Apr 11, 2008

Ivory Billed Woodpecker Sighting in Glen Ellyn

Well, at least the skin & feathers of one that was taken as a specimen about 120 years ago!

The DuPage Birding Club welcomed Doug Stotz who gave a very entertaining and informative talk on the Ivory Billed Woodpecker, and the controversy surrounding its recent sightings in Arkansas and Florida.

The club itself is not that different from the Kane County Audubon Society I blogged about prior to this. (It was a bit funny to have back-to-back birding cub meetings!) They meet at the IIT Rice Campus in Glen Ellyn, nearby Butterfield & Naperville Road. The club has about 200 members, mostly over 50 (but a wide age range) and there was probably around 60-75 people at the meeting.

If you don’t know the story, the Ivory Billed Woodpecker was last seen in the wild in the U.S. in 1944, and was thought to be extinct as a result of massive logging and deforestation of their habitat.

Around the year 2000 there were some unconfirmed sighting reports, and some audio evidence was collected in 2002 in the Pearl River region in Louisiana. Then in 2004, a reported sighting was considered credible enough that a team from Cornell University conducted a more exhaustive search.

During this search there were more sightings, and even some video evidence. Not since the Zapruder film of the Kennedy assassination has a piece of video been as closely scrutinized, and caused so much debate. What you see in the video is a large, blurry woodpecker flying away from the camera.
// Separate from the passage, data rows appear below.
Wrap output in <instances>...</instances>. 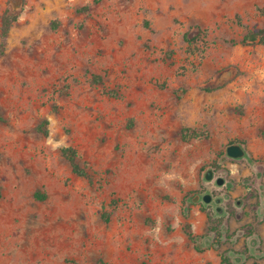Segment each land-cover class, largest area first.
<instances>
[{
	"label": "rangeland",
	"instance_id": "rangeland-1",
	"mask_svg": "<svg viewBox=\"0 0 264 264\" xmlns=\"http://www.w3.org/2000/svg\"><path fill=\"white\" fill-rule=\"evenodd\" d=\"M260 28L264 0H0V264H264Z\"/></svg>",
	"mask_w": 264,
	"mask_h": 264
},
{
	"label": "trees",
	"instance_id": "trees-1",
	"mask_svg": "<svg viewBox=\"0 0 264 264\" xmlns=\"http://www.w3.org/2000/svg\"><path fill=\"white\" fill-rule=\"evenodd\" d=\"M16 19V15L13 13H9L8 11H6L1 18V33L5 34L11 24L12 21H14ZM241 43L244 44H255V43H261L264 44V28H260L256 31H250L247 32L241 39L240 41ZM181 136L183 139H186L188 137H196L199 136L198 133H191L190 130L188 128H184L181 132ZM62 153L64 155V157L66 158V160L69 162V165L71 167V171L78 175V176H82V177H86L88 178V175L85 171V169L83 167H81L77 160H76V155H75V151L71 148H64L62 149ZM213 215L215 217L210 218V226L208 227V231L205 235H210L213 234V236H222V231L220 230L221 225L218 223L217 220V216L216 213H213ZM104 219H107V215L106 213H104L103 216ZM249 235L253 234V229L252 227L249 225ZM187 236L191 239V240H195V238L191 235L190 232L187 231ZM205 235H200L199 239H204V237H206ZM248 235V236H249ZM251 249H255L254 247H252ZM246 251H235V250H231L228 249L226 251H223L220 254V264H236V261L233 259V257L237 256V255H243V253H245ZM97 264H107L103 259H99L97 261Z\"/></svg>",
	"mask_w": 264,
	"mask_h": 264
},
{
	"label": "water",
	"instance_id": "water-1",
	"mask_svg": "<svg viewBox=\"0 0 264 264\" xmlns=\"http://www.w3.org/2000/svg\"><path fill=\"white\" fill-rule=\"evenodd\" d=\"M225 154L226 156L230 157V158H242L245 156L246 154V150L244 149V147L239 144V143H230L229 145H227L226 149H225ZM214 177L213 174V170L212 169H208L205 174H204V179L207 181L212 180ZM225 182V179L221 176H217L215 177V184L217 186H222ZM201 200L203 203L209 204L212 201V195L209 192H205L202 195L196 194L194 195V197H192V201H198ZM216 211L217 213L220 212V208L216 207Z\"/></svg>",
	"mask_w": 264,
	"mask_h": 264
},
{
	"label": "flooded vegetation",
	"instance_id": "flooded-vegetation-1",
	"mask_svg": "<svg viewBox=\"0 0 264 264\" xmlns=\"http://www.w3.org/2000/svg\"><path fill=\"white\" fill-rule=\"evenodd\" d=\"M241 144V143H240ZM243 144V143H242ZM243 147L245 148V146L243 145ZM246 149V148H245ZM214 173V172H213ZM236 203H239V201L237 200Z\"/></svg>",
	"mask_w": 264,
	"mask_h": 264
}]
</instances>
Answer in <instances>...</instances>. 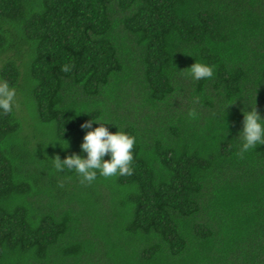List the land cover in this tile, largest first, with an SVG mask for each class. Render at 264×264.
<instances>
[{"label":"trees","instance_id":"trees-1","mask_svg":"<svg viewBox=\"0 0 264 264\" xmlns=\"http://www.w3.org/2000/svg\"><path fill=\"white\" fill-rule=\"evenodd\" d=\"M8 93L0 264H264V144L238 138L264 116V0H0ZM92 116L135 136L132 175L55 169Z\"/></svg>","mask_w":264,"mask_h":264},{"label":"clouds","instance_id":"clouds-1","mask_svg":"<svg viewBox=\"0 0 264 264\" xmlns=\"http://www.w3.org/2000/svg\"><path fill=\"white\" fill-rule=\"evenodd\" d=\"M187 68L194 81L211 79L215 75L214 66L197 59ZM12 97L13 94L8 93L6 98L0 99V109L4 112L12 110ZM247 105L251 106V110L242 109L243 128L238 136L241 140V155L250 149H256L257 145L264 144V116L257 110L256 100L254 105L251 103ZM94 123L98 126L93 127ZM109 123L117 125L103 117L93 118V116L82 123L81 128L85 130V134L81 143V151L86 153V156L75 153L64 159L57 156L54 159L55 169L60 172L65 169L74 171L81 178V182L86 184H92L98 176L109 178L132 175L136 138L129 132L121 130L118 125L117 131H110L106 126Z\"/></svg>","mask_w":264,"mask_h":264}]
</instances>
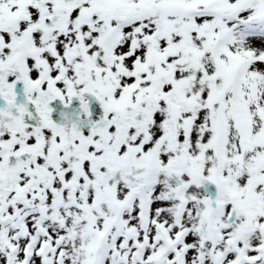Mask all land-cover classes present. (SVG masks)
I'll return each instance as SVG.
<instances>
[{"label":"snow or ice","instance_id":"1","mask_svg":"<svg viewBox=\"0 0 264 264\" xmlns=\"http://www.w3.org/2000/svg\"><path fill=\"white\" fill-rule=\"evenodd\" d=\"M0 264H264V0H0Z\"/></svg>","mask_w":264,"mask_h":264}]
</instances>
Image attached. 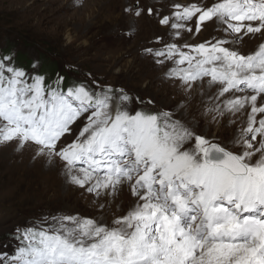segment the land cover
Here are the masks:
<instances>
[{"label":"snow or ice","instance_id":"1","mask_svg":"<svg viewBox=\"0 0 264 264\" xmlns=\"http://www.w3.org/2000/svg\"><path fill=\"white\" fill-rule=\"evenodd\" d=\"M123 13L129 36L153 29L139 55L177 90L171 107L0 54V146L59 165L96 210L17 225L0 264H264V0H124Z\"/></svg>","mask_w":264,"mask_h":264},{"label":"rangeland","instance_id":"2","mask_svg":"<svg viewBox=\"0 0 264 264\" xmlns=\"http://www.w3.org/2000/svg\"><path fill=\"white\" fill-rule=\"evenodd\" d=\"M102 1L88 9L90 0H79L82 7L75 6L76 0H0V54L9 47L15 56L23 55L29 61L25 68L34 61L39 64L42 59L45 63L53 61L55 73H63L66 65H72L79 70L77 75L91 72L145 98L154 97L158 106L173 105L180 99L177 92H172L176 89L147 60L133 64L131 55L119 59L122 50L137 44L136 52L141 58L139 51L152 35L147 21H137L136 31L129 36L131 21L123 13L124 0H119L121 11L117 8L109 11L107 0ZM96 5L106 7L98 19ZM121 13L126 17L124 21ZM109 24L115 25L112 35L107 28ZM119 43L124 44L120 51ZM167 92L169 98L164 96ZM206 130L217 132L215 126ZM221 135L226 136L227 132L222 131ZM81 193L82 190L64 182L59 165L48 166L44 160H33L30 149L18 151L15 145L0 146V245L9 243L7 234L17 225L41 214L95 213L88 206L91 197ZM11 251L10 243L7 248L0 247V252Z\"/></svg>","mask_w":264,"mask_h":264},{"label":"bare ground","instance_id":"3","mask_svg":"<svg viewBox=\"0 0 264 264\" xmlns=\"http://www.w3.org/2000/svg\"><path fill=\"white\" fill-rule=\"evenodd\" d=\"M97 1H100V0H90V2L87 4V8L88 9H90L92 6H94V4H96L97 3ZM104 1V0H103ZM102 1V2H103ZM107 2L109 3V8H107V9H109V11L111 10H115L116 8L118 9V10H120V8H122V5L120 4V1L119 0H107ZM104 3H106V2H104ZM92 4V5H91ZM105 7V6H104ZM104 7H103V9H102V6H99V5H96L95 6V8H97V10H98V14L96 15V18L98 19V18H100V15L101 14H99L100 12H102V11H104ZM106 8V7H105ZM92 10L94 11V9L92 8ZM122 10V9H121ZM120 10V11H121ZM119 13V12H118ZM102 16V15H101ZM126 16V15H125ZM124 15H123V13H121L120 14V18L121 19H123V21H124V18H126ZM120 20V19H119ZM127 20V19H126ZM122 21V20H121ZM104 24V23H103ZM128 24V23H127ZM141 25V27H144V24H140ZM95 26V25H94ZM125 26H127V25H125ZM117 27V26H116ZM107 28H109L108 30H109V34L110 35H112V34H114L115 33V31H116V29H115V25H111V24H109L108 26H107ZM135 28H137V27H135ZM148 30H149V33H151L152 34V32H153V29L150 27V26H148ZM136 31V30H135ZM135 35H137V34H135ZM205 35H208V33H205ZM133 36V35H132ZM138 36H140L139 34H138ZM149 36V35H148ZM137 37V36H136ZM144 39V38H143ZM140 40V39H139ZM141 42V41H140ZM144 42V41H143ZM128 43V42H127ZM137 43V42H136ZM119 45V47L117 48V50H121V47L124 45L123 43H119L118 44ZM138 45V44H137ZM137 45H132V46H130V48L129 49H125V51H123L122 50V52H121V54L119 55V59H124L127 55H131L132 57H133V59H132V63L134 64V63H138V62H141V61H146L145 59H143V58H140L139 56H138V54H137V50L139 49L138 47H139V45L137 46ZM142 46V45H141ZM140 46V47H141ZM255 47V42H252L251 44H249L248 45V49L250 50V49H253ZM127 57H129V56H127ZM149 66L154 70V68L151 66V64H149ZM172 92H177V90H174V91H172ZM170 94H169V92H167L164 96H165V98H169L170 96H169ZM173 102V101H172ZM172 106V104H169V105H163V107H171ZM213 127V126H212ZM211 127V128H212ZM225 134V133H224ZM57 170V169H56ZM55 175H54V173H53V177H54ZM54 179V178H53ZM54 181V180H53ZM57 185V184H56ZM54 187V186H53ZM121 199L123 200V203H124V205H127L128 203H129V201H130V197L125 193L122 197H121Z\"/></svg>","mask_w":264,"mask_h":264},{"label":"trees","instance_id":"4","mask_svg":"<svg viewBox=\"0 0 264 264\" xmlns=\"http://www.w3.org/2000/svg\"><path fill=\"white\" fill-rule=\"evenodd\" d=\"M7 51L11 52L10 48L9 47H6L4 49V53H8ZM16 60H17V63L21 66H27L29 61H27V59L24 58L23 55H16ZM48 62V61H47ZM40 71L41 72H47L48 74L50 75H53L55 74V65L53 64V61H51L50 63H45L44 62V59H42L40 61Z\"/></svg>","mask_w":264,"mask_h":264}]
</instances>
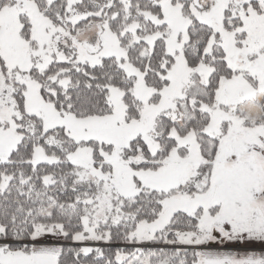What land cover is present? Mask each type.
<instances>
[{
  "label": "snow or ice",
  "instance_id": "snow-or-ice-1",
  "mask_svg": "<svg viewBox=\"0 0 264 264\" xmlns=\"http://www.w3.org/2000/svg\"><path fill=\"white\" fill-rule=\"evenodd\" d=\"M0 264H264V0H0Z\"/></svg>",
  "mask_w": 264,
  "mask_h": 264
}]
</instances>
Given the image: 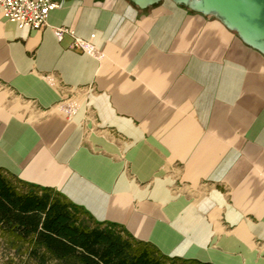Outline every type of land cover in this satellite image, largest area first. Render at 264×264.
Here are the masks:
<instances>
[{
    "label": "crops",
    "instance_id": "1",
    "mask_svg": "<svg viewBox=\"0 0 264 264\" xmlns=\"http://www.w3.org/2000/svg\"><path fill=\"white\" fill-rule=\"evenodd\" d=\"M52 1L0 17V169L165 258L264 264V56L171 0Z\"/></svg>",
    "mask_w": 264,
    "mask_h": 264
},
{
    "label": "trees",
    "instance_id": "2",
    "mask_svg": "<svg viewBox=\"0 0 264 264\" xmlns=\"http://www.w3.org/2000/svg\"><path fill=\"white\" fill-rule=\"evenodd\" d=\"M0 238L34 264H203L165 258L116 225L93 222L53 190L21 182L1 169Z\"/></svg>",
    "mask_w": 264,
    "mask_h": 264
},
{
    "label": "water",
    "instance_id": "3",
    "mask_svg": "<svg viewBox=\"0 0 264 264\" xmlns=\"http://www.w3.org/2000/svg\"><path fill=\"white\" fill-rule=\"evenodd\" d=\"M146 8L160 0H129ZM189 10L213 17L246 46L264 56V0H171Z\"/></svg>",
    "mask_w": 264,
    "mask_h": 264
},
{
    "label": "built area",
    "instance_id": "4",
    "mask_svg": "<svg viewBox=\"0 0 264 264\" xmlns=\"http://www.w3.org/2000/svg\"><path fill=\"white\" fill-rule=\"evenodd\" d=\"M58 7L59 4L52 0H0V17L19 29L39 31L48 27L49 15ZM55 32L58 38L65 34L72 35L74 49L85 51L86 47L92 46L90 40L78 38L65 28L56 29Z\"/></svg>",
    "mask_w": 264,
    "mask_h": 264
},
{
    "label": "rangeland",
    "instance_id": "5",
    "mask_svg": "<svg viewBox=\"0 0 264 264\" xmlns=\"http://www.w3.org/2000/svg\"><path fill=\"white\" fill-rule=\"evenodd\" d=\"M12 260L14 264H34L28 261L25 254L17 255L9 247L5 240L0 238V264H7L8 260ZM49 264H58L56 261H51Z\"/></svg>",
    "mask_w": 264,
    "mask_h": 264
}]
</instances>
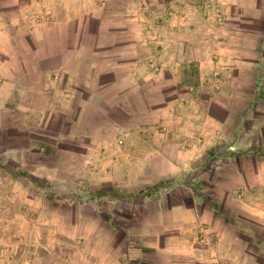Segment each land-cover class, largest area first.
I'll list each match as a JSON object with an SVG mask.
<instances>
[{
    "label": "rangeland",
    "instance_id": "1",
    "mask_svg": "<svg viewBox=\"0 0 264 264\" xmlns=\"http://www.w3.org/2000/svg\"><path fill=\"white\" fill-rule=\"evenodd\" d=\"M64 1L0 7V66L9 51L5 20L17 23L19 47L34 31L50 40ZM188 1L212 24L206 30L264 25V0ZM147 15L149 40L163 39V17L151 9ZM193 43L203 59L217 48L207 39ZM140 46L147 53L141 61L131 49L120 59L118 100L111 90L88 103L81 93L72 100L60 92L56 102H30L28 94L19 108L16 94L4 97L0 164L30 175L39 188L0 170V264H264V151L255 146L259 139L241 135L264 131V109L252 99L257 86H248L246 94L255 93L245 99L247 78L235 74L242 94L229 102L223 75L201 79L198 59L169 61L162 44ZM6 77L0 70V86ZM258 78L262 89L264 74ZM244 116L257 118L244 123ZM105 190L125 198H99Z\"/></svg>",
    "mask_w": 264,
    "mask_h": 264
},
{
    "label": "crops",
    "instance_id": "2",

There is evidence that can be used for both sides of the argument, that this was an Ivory Billed Woodpecker, or just a Pileated Woodpecker, which is very similar, and definitely NOT extinct!

Doug, who is in the “It was an ivory-billed” camp, gave both sides of the argument, and had specimens of both Ivory-Billed and Pileated woodpeckers from the Field Museum for comparison. I have to admit, even though it was just a specimen, it was pretty cool to see this bird up close!